Changes needed to expand Thai Halal Food Industry in the world market


BANGKOK, 26 May 2015 – Plans and recommendations were under discussion today in Bangkok to better develop a strategy to allow Thai Halal food products to better penetrate the world market. The discussions took place at the Muslim World Policies Conference 2015, held on the topic: Muslim World Connectivity: Myths and Facts.

Prof. Dr. Isra Santisart, Director of the Center for Muslim World Policies, revealed that Thailand’s Halal food market share exists, but satisfaction with its size is muted, when compared to the growth of other Halal food exporting countries like Malaysia and Indonesia. Thailand’s market share in the Muslim world of Arab, Africa and Asia has in fact been shrinking over the past 12 years.
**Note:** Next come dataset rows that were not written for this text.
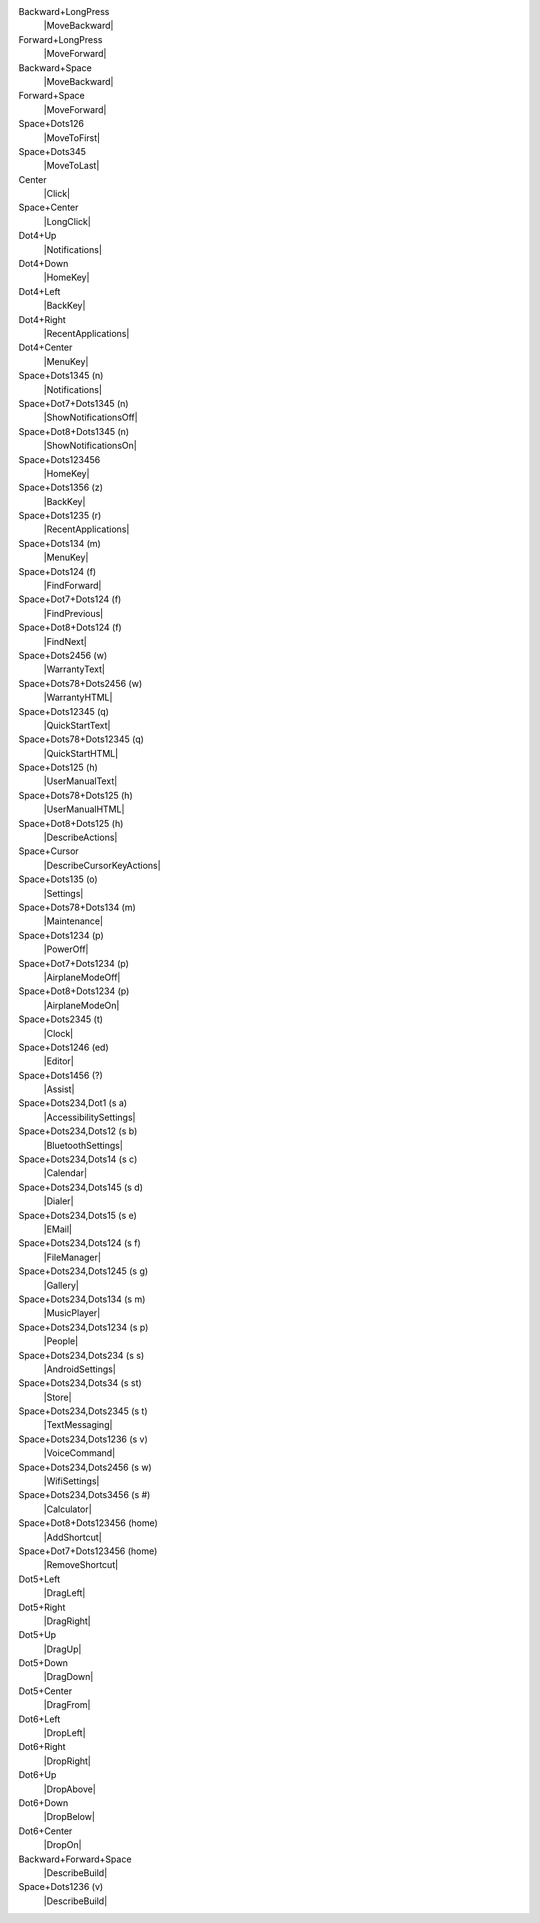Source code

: Backward+LongPress
  |MoveBackward|

Forward+LongPress
  |MoveForward|

Backward+Space
  |MoveBackward|

Forward+Space
  |MoveForward|

Space+Dots126
  |MoveToFirst|

Space+Dots345
  |MoveToLast|

Center
  |Click|

Space+Center
  |LongClick|

Dot4+Up
  |Notifications|

Dot4+Down
  |HomeKey|

Dot4+Left
  |BackKey|

Dot4+Right
  |RecentApplications|

Dot4+Center
  |MenuKey|

Space+Dots1345 (n)
  |Notifications|

Space+Dot7+Dots1345 (n)
  |ShowNotificationsOff|

Space+Dot8+Dots1345 (n)
  |ShowNotificationsOn|

Space+Dots123456
  |HomeKey|

Space+Dots1356 (z)
  |BackKey|

Space+Dots1235 (r)
  |RecentApplications|

Space+Dots134 (m)
  |MenuKey|

Space+Dots124 (f)
  |FindForward|

Space+Dot7+Dots124 (f)
  |FindPrevious|

Space+Dot8+Dots124 (f)
  |FindNext|

Space+Dots2456 (w)
  |WarrantyText|

Space+Dots78+Dots2456 (w)
  |WarrantyHTML|

Space+Dots12345 (q)
  |QuickStartText|

Space+Dots78+Dots12345 (q)
  |QuickStartHTML|

Space+Dots125 (h)
  |UserManualText|

Space+Dots78+Dots125 (h)
  |UserManualHTML|

Space+Dot8+Dots125 (h)
  |DescribeActions|

Space+Cursor
  |DescribeCursorKeyActions|

Space+Dots135 (o)
  |Settings|

Space+Dots78+Dots134 (m)
  |Maintenance|

Space+Dots1234 (p)
  |PowerOff|

Space+Dot7+Dots1234 (p)
  |AirplaneModeOff|

Space+Dot8+Dots1234 (p)
  |AirplaneModeOn|

Space+Dots2345 (t)
  |Clock|

Space+Dots1246 (ed)
  |Editor|

Space+Dots1456 (?)
  |Assist|

Space+Dots234,Dot1 (s a)
  |AccessibilitySettings|

Space+Dots234,Dots12 (s b)
  |BluetoothSettings|

Space+Dots234,Dots14 (s c)
  |Calendar|

Space+Dots234,Dots145 (s d)
  |Dialer|

Space+Dots234,Dots15 (s e)
  |EMail|

Space+Dots234,Dots124 (s f)
  |FileManager|

Space+Dots234,Dots1245 (s g)
  |Gallery|

Space+Dots234,Dots134 (s m)
  |MusicPlayer|

Space+Dots234,Dots1234 (s p)
  |People|

Space+Dots234,Dots234 (s s)
  |AndroidSettings|

Space+Dots234,Dots34 (s st)
  |Store|

Space+Dots234,Dots2345 (s t)
  |TextMessaging|

Space+Dots234,Dots1236 (s v)
  |VoiceCommand|

Space+Dots234,Dots2456 (s w)
  |WifiSettings|

Space+Dots234,Dots3456 (s #)
  |Calculator|

Space+Dot8+Dots123456 (home)
  |AddShortcut|

Space+Dot7+Dots123456 (home)
  |RemoveShortcut|

Dot5+Left
  |DragLeft|

Dot5+Right
  |DragRight|

Dot5+Up
  |DragUp|

Dot5+Down
  |DragDown|

Dot5+Center
  |DragFrom|

Dot6+Left
  |DropLeft|

Dot6+Right
  |DropRight|

Dot6+Up
  |DropAbove|

Dot6+Down
  |DropBelow|

Dot6+Center
  |DropOn|

Backward+Forward+Space
  |DescribeBuild|

Space+Dots1236 (v)
  |DescribeBuild|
Dr. Isra revealed facts and figures at the conference that showed Halal products have not been much supported here in Thailand and the growth of the Thai Halal food export market in the world was due to the increasing number of Muslim citizens at 2% year-on-year. Despite quality Thai food production, Thai Halal products are not able to compete successfully on the world market. The main reason is that Thailand and a majority of the manufacturers of Halal food within the country are not Muslim. Questions could therefore be raised as to the extent of the knowledge of proper Halal food production.

In order to build confidence in Thai Halal food products, the Thai government needs to make Halal food processing regulations very strict, unlike today.

“Any restaurant, any hotels in Thailand who show the Halal certificate have to be certified first but during this time many Halal restaurant, many Hotels that are non-Muslim still use the Halal logo on their own” Dr. Isra stresses that by simply using the logo without being officially certified, once the Muslim

customers realized that the restaurant does not correctly process the food by the Halal standard, it creates a negative perception and also lowers the country’s Halal brand trust worthiness.

Dr. Isra suggests that the Halal food production should be shifted to the south or even to Malaysia and Indonesia to get access to better trading routes for export to Arabian countries and to Africa, using the ports in Malaysia and Indonesia instead of the Leam Chabang deep sea port will help to save on costs by 30-50%. Using Malaysia and Indonesia as the countries of production, because they are Muslim countries should also help to increase reliability. If production should occur in Thailand, the word Made in Pattani should be use as the Muslim World knows more about Pattani province. Furthermore, Muslim

manufacturers should be supported, while other strategies must be studied to further penetrate the Muslim World market. In the Arab World, they prefer high quality products, and good packaging, while African countries prefer food at a lower price fit for the mass market. It’s hoped these strategies will help Thailand with its exports of Halal food to the Muslim World.